Dans le centre historique en revanche, où se trouvent les quartiers plus populaires, la scène était bien différente. «Lorsque l’on descend dans ce qu’on appelle le Downtown, plus au bord de mer, la vie continuait comme si de rien n’était. Le marché et les stands qui tiennent avec trois bouts de ficelle étaient toujours là. Il y avait de la vie partout. C’était vraiment impressionnant de voir la différence entre ceux qui ont les moyens et qui ont peur que leur propriété soit endommagée et ceux qui n’ont rien, qui disent: «De toute manière, on ne peut rien faire.»

Dégâts collatéraux en Haïti

Après avoir frappé la Jamaïque mardi, l’ouragan a poursuivi sa route mercredi dans les Caraïbes, frappant Cuba, où plus de 735’000 personnes avaient été évacuées avant son arrivée. Bien qu’ils ne se trouvaient pas sur la route directe de Melissa, des pays voisins ont également été touchés. Et pour cause, l’ouragan mesure plus de mille kilomètres d’ouest en est. Une distance comparable à la France du nord au sud. «Mais le problème de cet ouragan, c’est qu’il avance très doucement, ajoute Jean-Christophe Goussaud, directeur d’Helvetas en Haïti.
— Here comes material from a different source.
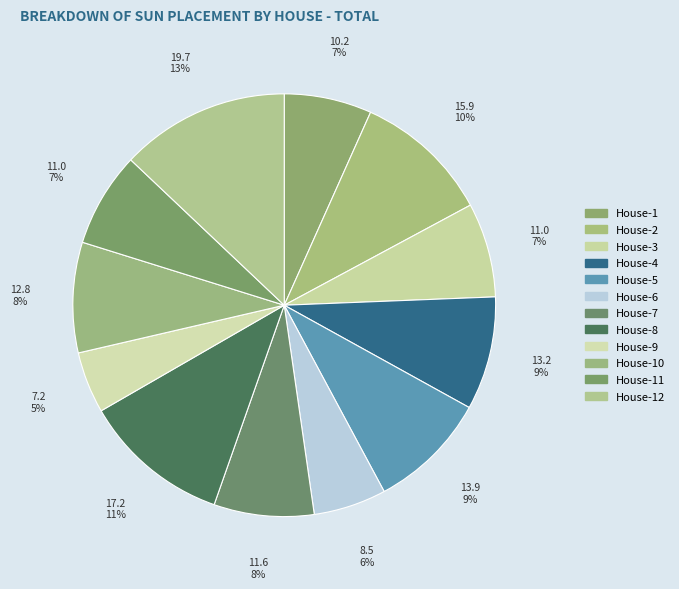

How many slices are in this pie chart?

12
Même si on est très loin de l’épicentre, on est dans le mauvais temps depuis maintenant une semaine. C’est-à-dire qu’il ne cesse de pleuvoir. Les sols sont gorgés d’eau.»

Pour qualifier les intempéries, le directeur de l’organisation suisse d’aide au développement et d’aide humanitaire évoque le terme d’«apocalypse». «J’ai vu passer sur WhatsApp et sur les réseaux sociaux, au sein de mon équipe, des rumeurs faisant état de personnes emportées par des rivières en crue et de maisons qui s’écroulent. C’est extrêmement inquiétant.» Jean-Christophe Goussaud craint également le risque de glissement de terrain. Mais pour l’heure, difficile d’établir un bilan définitif. «Malheureusement, connaissant la situation dans laquelle se trouve Haïti, dans une crise très profonde, doublée d’une crise alimentaire très aiguë dans certaines régions, des infrastructures très faibles, un suivi gouvernemental inexistant, à mon avis, ces rumeurs vont se confirmer dans la journée. On va avoir probablement plusieurs dizaines de morts», déplore le directeur de l’ONG.

Selon Jean-Christophe Goussaud, ces pluies persistantes ne sont ni plus ni moins que «des couches de crises qui se mettent sur des couches de crises. Les crises alimentaires sont déjà très aiguës en Haïti. Il y a presque la moitié de la population qui est déjà en crise alimentaire, avec des régions qui sont en état d’urgence. Je pense qu’aujourd’hui, il y a des gens qui mangent une fois par jour, voire une fois tous les deux jours. Avec la perte des ressources agricoles, des jardins, probablement aussi d’animaux qui sont morts au cours des jours passés, cette crise alimentaire va tourner à la catastrophe.»